Node: 'transformer/transformer_encoder/multi_head_attention/softmax/add' 2 root error(s) found. (0) INVALID_ARGUMENT: required broadcastable shapes [[{{node transformer/transformer_encoder/multi_head_attention/softmax/add}}]] [[broadcast_weights_1/assert_broadcastable/is_valid_shape/else/_1/broadcast_weights_1/assert_broadcastable/is_valid_shape/has_valid_nonscalar_shape/then/_53/broadcast_weights_1/assert_broadcastable/is_valid_shape/has_valid_nonscalar_shape/has_invalid_dims/concat/_94]] (1) INVALID_ARGUMENT: required broadcastable shapes [[{{node transformer/transformer_encoder/multi_head_attention/softmax/add}}]] 0 successful operations. 0 derived errors ignored. [Op:__inference_train_function_17025]

BenjaminMickler commented 1 year ago

I don't want to be stuck on an old version of Tensorflow for ever more though, so it would be great if someone would help me get it working even though I have a temporary solution.

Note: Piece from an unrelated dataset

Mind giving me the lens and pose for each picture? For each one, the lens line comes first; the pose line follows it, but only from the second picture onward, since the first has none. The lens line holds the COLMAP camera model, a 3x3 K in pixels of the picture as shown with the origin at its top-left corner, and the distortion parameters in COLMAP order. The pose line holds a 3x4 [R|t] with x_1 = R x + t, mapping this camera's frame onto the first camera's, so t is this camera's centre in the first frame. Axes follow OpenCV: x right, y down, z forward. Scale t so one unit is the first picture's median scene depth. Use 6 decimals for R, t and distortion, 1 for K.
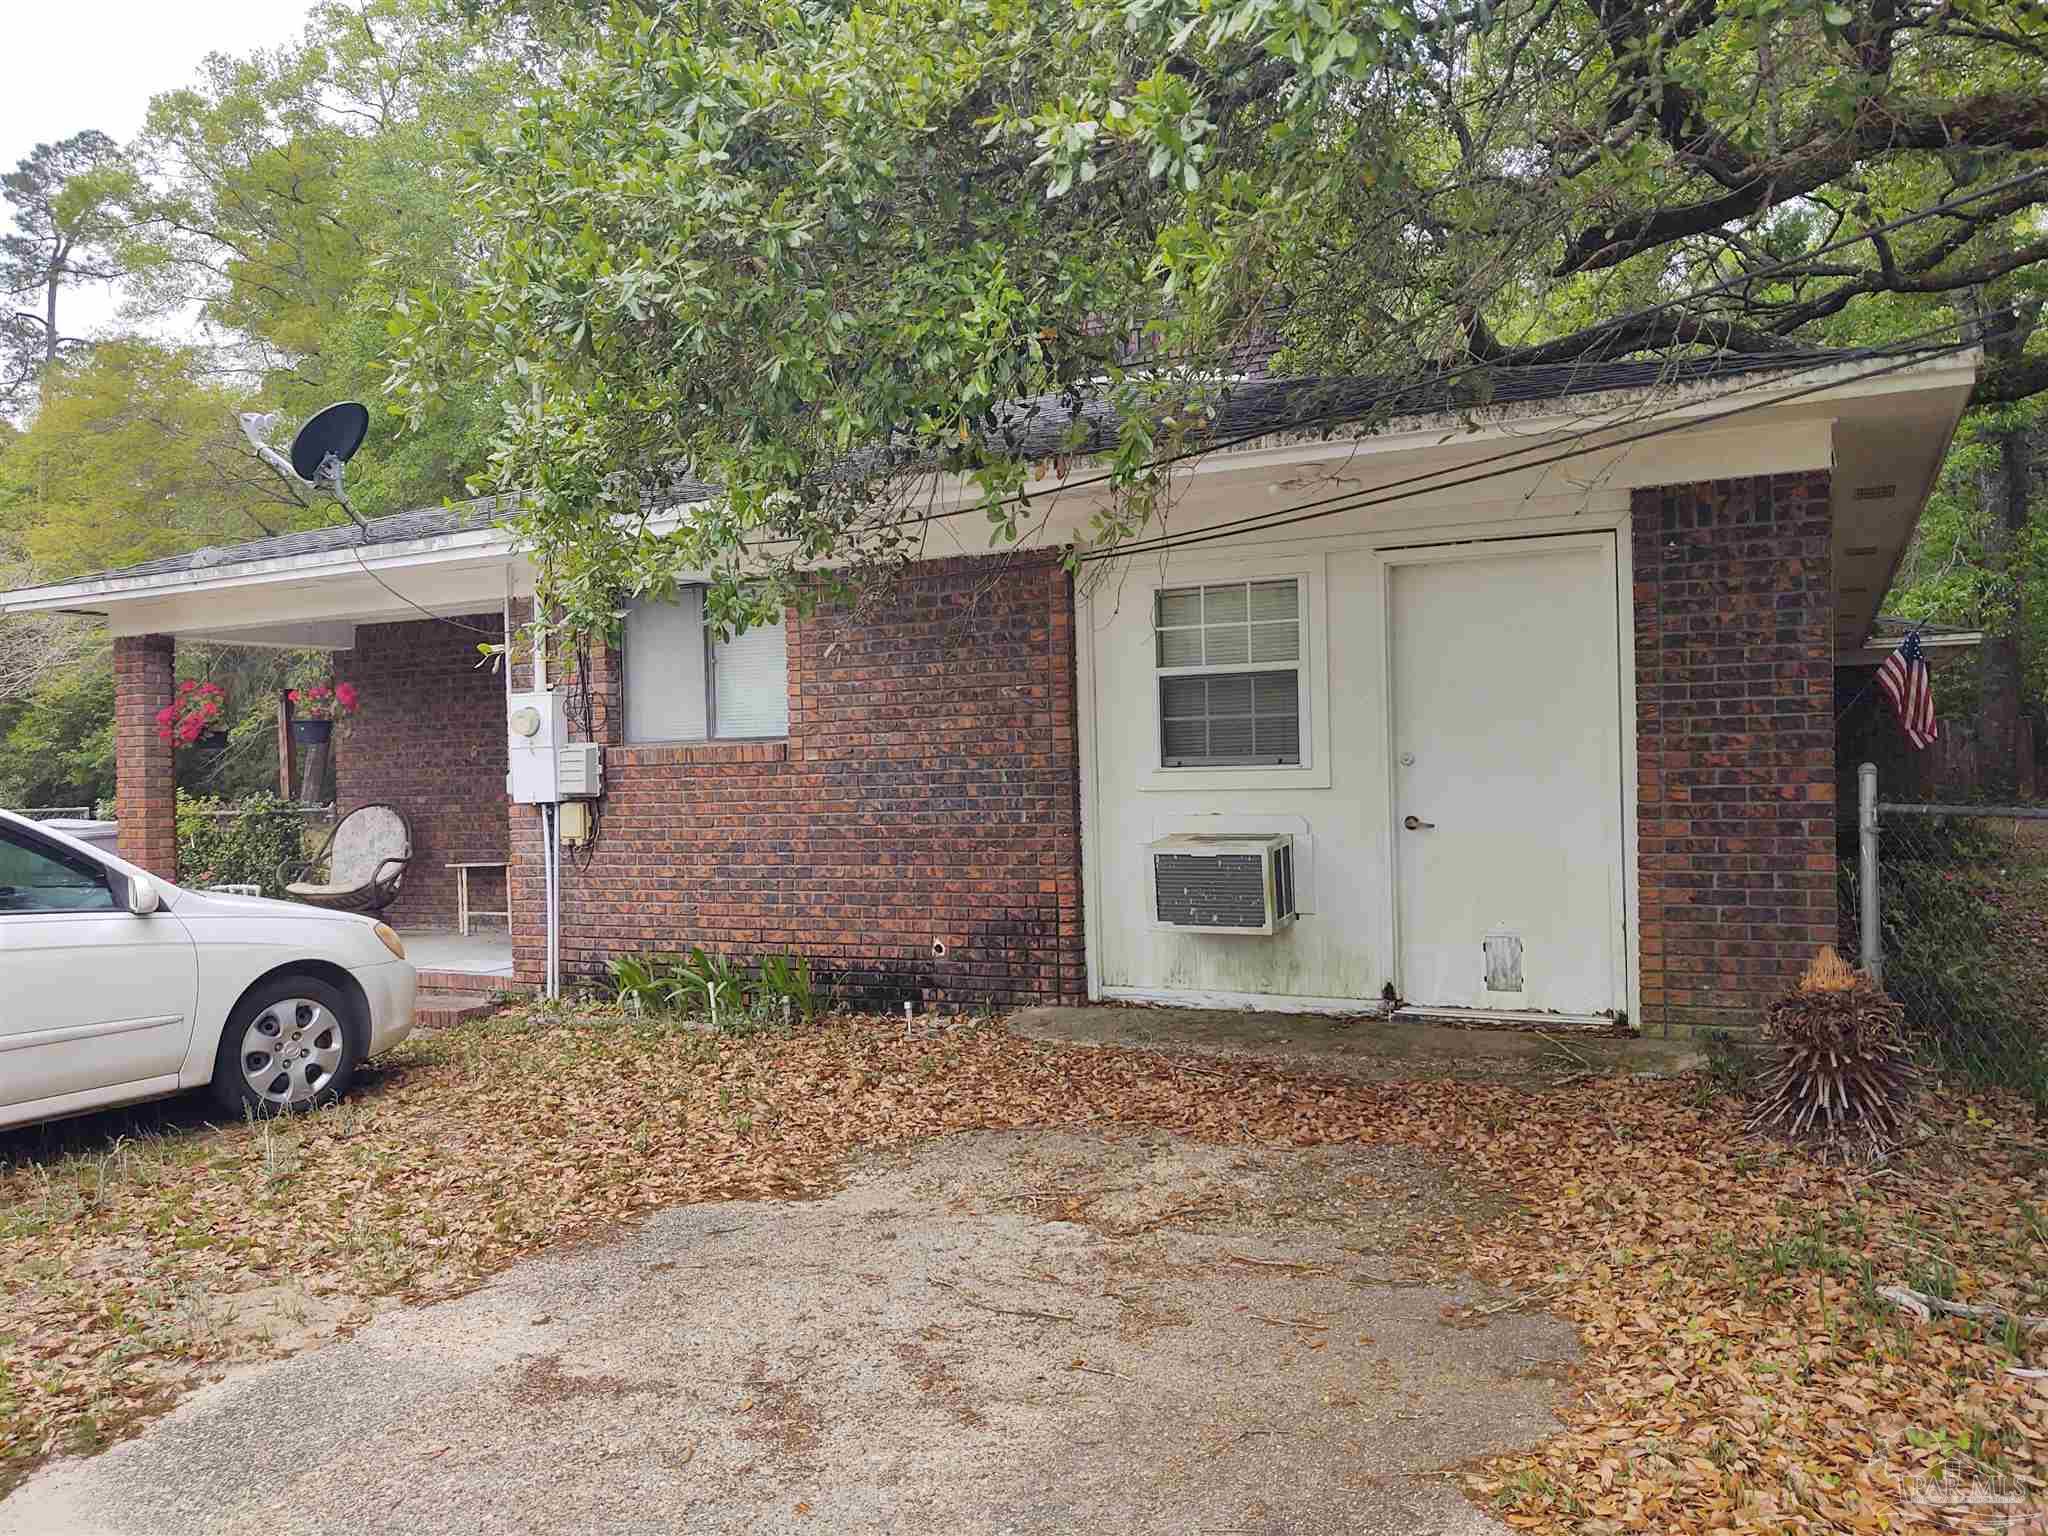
lens RADIAL K [[1619.4, 0, 1019.7], [0, 1619.4, 765.1], [0, 0, 1]] dist [0.033248, -0.067009]
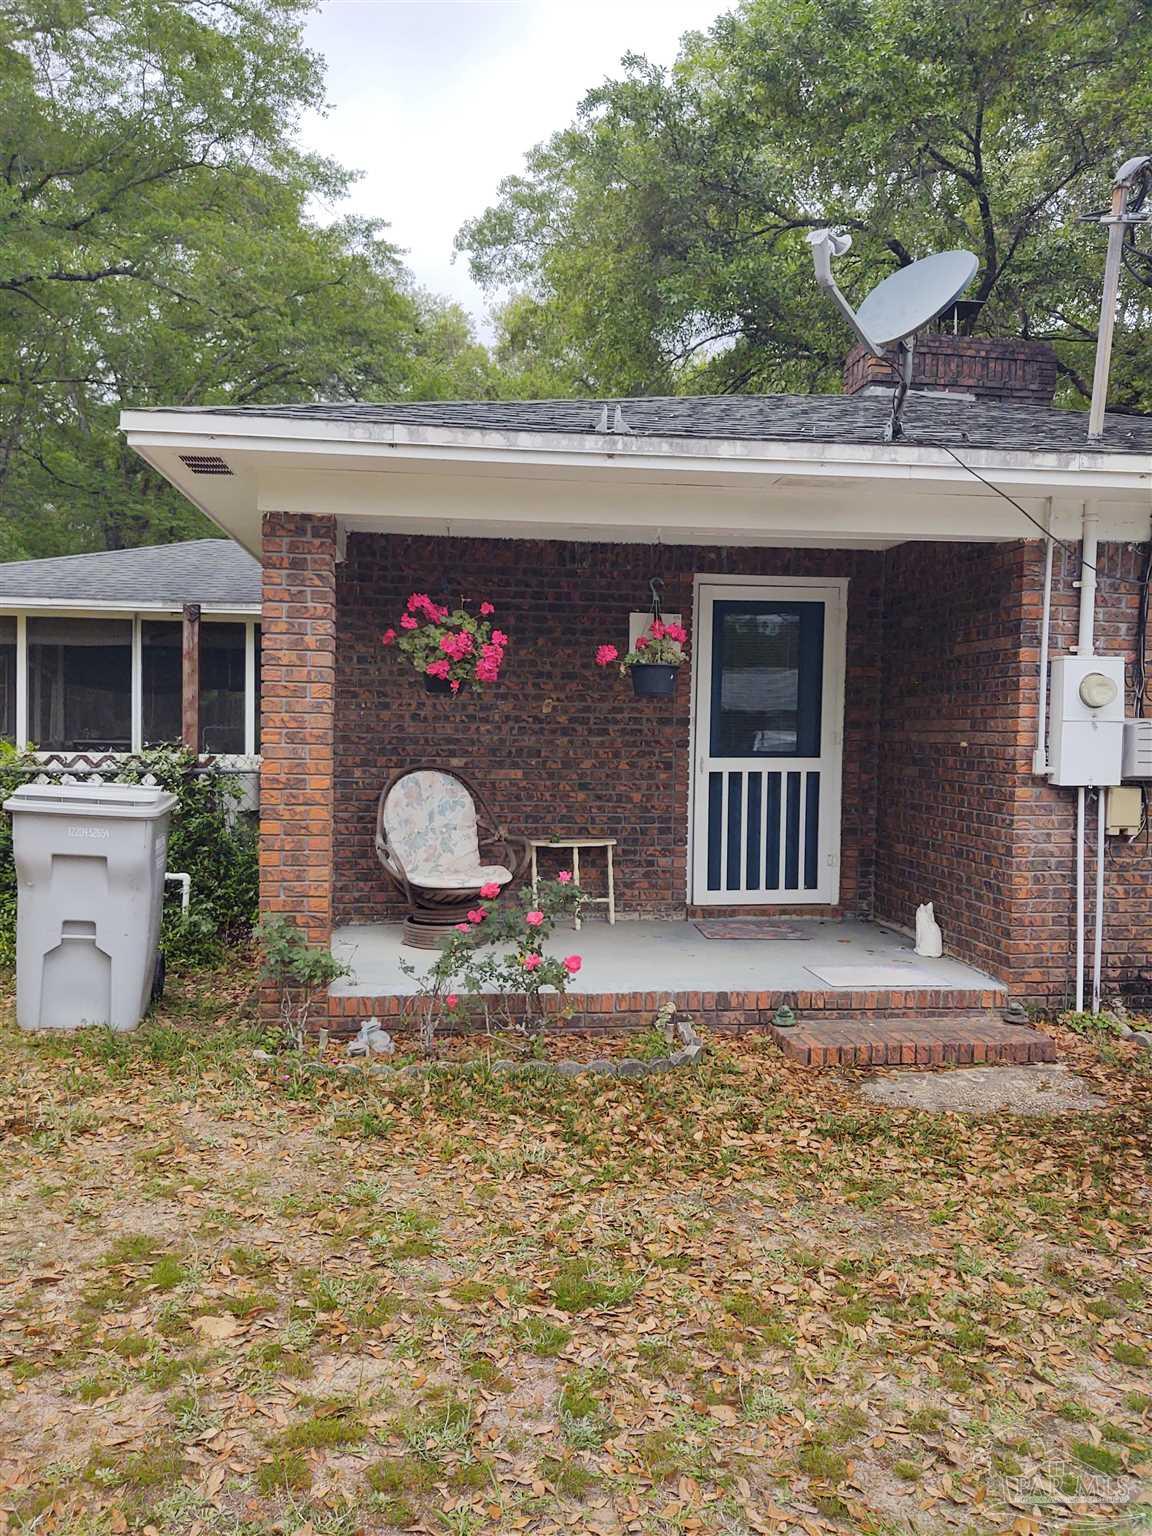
lens RADIAL K [[1214.6, 0, 576.1], [0, 1214.6, 769.7], [0, 0, 1]] dist [0.033248, -0.067009]
pose [[0.818633, 0.017525, 0.574050, -0.892849], [-0.040395, 0.998816, 0.027114, 0.008398], [-0.572895, -0.045385, 0.818371, 0.636228]]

sachinprasadhs commented 8 months ago

Hi,

The example has been updated to Keras 3 and it is working fine without any issue.

Here is the link to the updated tutorial: https://keras.io/examples/nlp/neural_machine_translation_with_transformer/

github-actions[bot] commented 8 months ago

This issue is stale because it has been open for 14 days with no activity. It will be closed if no further activity occurs. Thank you.

github-actions[bot] commented 7 months ago

This issue was closed because it has been inactive for 28 days. Please reopen if you'd like to work on this further.